DOCUMENT PASSAGE ->
....................

Lycopene improves autophagy and attenuates carbon tetrachloride-induced hepatic fibrosis in rats

AIM: To evaluate the effect of lycopene on carbon tetrachloride (CCl(4))-induced hepatic fibrosis and elucidate the underlying mechanism. METHODS: Male rats were randomly assigned to the control group, CCl(4) group, and lycopene group. The CCl(4) group was intraperitoneally injected with CCl(4) twice per week for 12 weeks to induce hepatic fibrosis. The control group was intraperitoneally injected with olive oil. Lycopene was orally administered during CCl(4) treatment. Body weight and liver weight were recorded. Liver function was assessed. Biomarkers of oxidative stress and inflammatory factors were measured. Histological changes and collagen expression were evaluated. The expression of TGF-β1, α-SMA, HO-1, SIRT 1, REDD1, SHP2, P62, and LC3 in the liver was determined, as well as the levels of phosphorylated NF-κB and IκB α. RESULTS: Lycopene significantly reduced the liver/body weight ratio, and AST (P = 0.001) and ALT levels (P = 0.009). It also significantly increased CAT and SOD activities (P < 0.001) and decreased MDA content (P < 0.001), IL-6 (P < 0.001), and TNF-α (P = 0.001). Histological analysis demonstrated that lycopene improved lobular architecture and decreased collagen expression. It also decreased the expression of TGF-β1, α-SMA, P62, and SHP2, and increased the ratio of LC3 II/I, as well as Beclin 1 and REDD1 expression. In addition, it reduced NF-κB and IκB-α phosphorylation, and elevated the levels of HO-1, SIRT 1, and PGC 1α. CONCLUSION: Lycopene attenuates CCl(4)-induced hepatic fibrosis because of its effect on autophagy by reducing oxidative stress and inflammation.

....................

Saved entries
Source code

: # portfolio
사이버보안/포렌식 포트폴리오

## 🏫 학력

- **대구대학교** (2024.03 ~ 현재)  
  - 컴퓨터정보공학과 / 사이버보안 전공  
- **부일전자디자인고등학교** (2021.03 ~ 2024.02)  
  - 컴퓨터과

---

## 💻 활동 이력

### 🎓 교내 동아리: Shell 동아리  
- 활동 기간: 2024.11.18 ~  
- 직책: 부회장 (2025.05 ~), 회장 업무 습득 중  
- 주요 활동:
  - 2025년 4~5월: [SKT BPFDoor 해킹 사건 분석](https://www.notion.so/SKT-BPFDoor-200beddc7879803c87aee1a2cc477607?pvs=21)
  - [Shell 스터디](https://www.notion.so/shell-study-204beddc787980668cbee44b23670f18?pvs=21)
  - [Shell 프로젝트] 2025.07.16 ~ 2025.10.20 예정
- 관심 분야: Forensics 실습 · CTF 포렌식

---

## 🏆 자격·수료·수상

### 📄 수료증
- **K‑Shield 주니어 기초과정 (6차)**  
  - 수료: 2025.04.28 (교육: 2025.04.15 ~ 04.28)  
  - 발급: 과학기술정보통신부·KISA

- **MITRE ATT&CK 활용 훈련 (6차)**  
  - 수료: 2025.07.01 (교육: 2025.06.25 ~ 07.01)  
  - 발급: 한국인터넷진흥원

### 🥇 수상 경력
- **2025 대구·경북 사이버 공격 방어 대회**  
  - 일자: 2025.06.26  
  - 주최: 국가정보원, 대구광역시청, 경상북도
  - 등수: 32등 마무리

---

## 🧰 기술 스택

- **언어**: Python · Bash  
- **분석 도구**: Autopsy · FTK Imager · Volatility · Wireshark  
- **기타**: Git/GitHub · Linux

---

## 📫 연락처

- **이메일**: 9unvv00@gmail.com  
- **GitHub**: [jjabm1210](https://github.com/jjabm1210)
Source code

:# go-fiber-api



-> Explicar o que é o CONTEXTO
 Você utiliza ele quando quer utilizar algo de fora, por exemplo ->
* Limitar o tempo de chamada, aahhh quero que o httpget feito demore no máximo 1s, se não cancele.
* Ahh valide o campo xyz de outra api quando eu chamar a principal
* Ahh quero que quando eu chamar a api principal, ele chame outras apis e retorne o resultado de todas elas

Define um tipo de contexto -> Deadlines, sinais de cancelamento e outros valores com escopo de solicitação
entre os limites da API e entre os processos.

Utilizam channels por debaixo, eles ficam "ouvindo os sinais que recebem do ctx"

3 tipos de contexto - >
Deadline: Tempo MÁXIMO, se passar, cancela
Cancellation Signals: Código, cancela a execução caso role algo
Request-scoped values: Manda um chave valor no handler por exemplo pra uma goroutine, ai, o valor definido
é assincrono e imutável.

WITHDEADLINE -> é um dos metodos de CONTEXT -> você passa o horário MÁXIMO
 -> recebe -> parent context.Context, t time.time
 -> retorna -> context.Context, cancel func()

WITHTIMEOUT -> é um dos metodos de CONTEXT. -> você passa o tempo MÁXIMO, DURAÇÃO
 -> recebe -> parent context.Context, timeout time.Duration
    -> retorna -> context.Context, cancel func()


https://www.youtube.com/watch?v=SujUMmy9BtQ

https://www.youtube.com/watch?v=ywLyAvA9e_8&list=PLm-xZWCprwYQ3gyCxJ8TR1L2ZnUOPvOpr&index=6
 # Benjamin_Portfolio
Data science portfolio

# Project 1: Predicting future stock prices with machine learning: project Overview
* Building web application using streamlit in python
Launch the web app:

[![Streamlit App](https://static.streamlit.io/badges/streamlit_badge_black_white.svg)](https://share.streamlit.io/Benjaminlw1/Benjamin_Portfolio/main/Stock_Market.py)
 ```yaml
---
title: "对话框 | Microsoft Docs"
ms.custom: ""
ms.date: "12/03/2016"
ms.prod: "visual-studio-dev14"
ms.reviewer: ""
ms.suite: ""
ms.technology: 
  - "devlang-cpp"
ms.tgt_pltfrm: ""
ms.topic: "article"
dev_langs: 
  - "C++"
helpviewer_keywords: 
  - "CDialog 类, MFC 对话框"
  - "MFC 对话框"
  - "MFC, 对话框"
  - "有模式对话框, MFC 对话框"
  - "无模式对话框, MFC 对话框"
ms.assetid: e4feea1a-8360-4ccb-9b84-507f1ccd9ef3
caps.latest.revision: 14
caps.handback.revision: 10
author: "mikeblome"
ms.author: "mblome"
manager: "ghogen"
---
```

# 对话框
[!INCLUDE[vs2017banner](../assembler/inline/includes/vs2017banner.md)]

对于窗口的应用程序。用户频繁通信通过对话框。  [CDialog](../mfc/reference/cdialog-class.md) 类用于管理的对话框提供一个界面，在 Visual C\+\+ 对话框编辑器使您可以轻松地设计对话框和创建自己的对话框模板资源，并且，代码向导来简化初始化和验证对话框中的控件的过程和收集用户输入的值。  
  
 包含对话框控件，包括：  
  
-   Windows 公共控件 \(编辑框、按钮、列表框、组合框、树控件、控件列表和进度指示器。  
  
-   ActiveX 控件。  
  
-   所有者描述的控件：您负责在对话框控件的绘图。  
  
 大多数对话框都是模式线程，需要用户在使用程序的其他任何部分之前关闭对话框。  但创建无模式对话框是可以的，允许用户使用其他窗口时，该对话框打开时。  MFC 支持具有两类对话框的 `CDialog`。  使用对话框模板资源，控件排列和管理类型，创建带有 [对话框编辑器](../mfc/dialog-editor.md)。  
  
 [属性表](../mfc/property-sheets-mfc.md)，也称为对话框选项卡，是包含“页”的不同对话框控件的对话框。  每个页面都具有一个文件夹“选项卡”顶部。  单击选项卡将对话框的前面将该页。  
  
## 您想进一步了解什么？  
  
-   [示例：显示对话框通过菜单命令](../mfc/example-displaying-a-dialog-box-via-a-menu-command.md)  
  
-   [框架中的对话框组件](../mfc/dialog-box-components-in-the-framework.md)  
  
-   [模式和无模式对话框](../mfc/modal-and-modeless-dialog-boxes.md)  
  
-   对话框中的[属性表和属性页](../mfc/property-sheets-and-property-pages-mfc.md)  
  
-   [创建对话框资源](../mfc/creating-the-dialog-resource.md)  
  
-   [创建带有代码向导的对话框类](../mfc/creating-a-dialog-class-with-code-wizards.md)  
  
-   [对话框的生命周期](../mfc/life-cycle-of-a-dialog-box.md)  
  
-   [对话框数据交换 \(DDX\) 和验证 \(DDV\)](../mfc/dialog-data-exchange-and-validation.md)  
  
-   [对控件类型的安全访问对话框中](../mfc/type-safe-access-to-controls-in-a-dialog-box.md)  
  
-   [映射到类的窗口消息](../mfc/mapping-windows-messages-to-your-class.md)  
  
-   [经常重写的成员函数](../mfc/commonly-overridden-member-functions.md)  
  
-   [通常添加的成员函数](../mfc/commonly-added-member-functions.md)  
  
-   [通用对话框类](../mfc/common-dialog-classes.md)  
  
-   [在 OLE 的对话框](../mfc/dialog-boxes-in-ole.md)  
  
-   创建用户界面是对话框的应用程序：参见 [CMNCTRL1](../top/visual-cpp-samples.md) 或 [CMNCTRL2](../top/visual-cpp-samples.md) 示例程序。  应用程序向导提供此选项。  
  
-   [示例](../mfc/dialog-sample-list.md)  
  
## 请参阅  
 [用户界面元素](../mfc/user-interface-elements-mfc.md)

....................

EXERCISE AIM ->
Please state how often and for how long the carbon tetrachloride group received injections in the lycopene study summary.

OUTPUT BELOW ->
Twice per week for 12 weeks.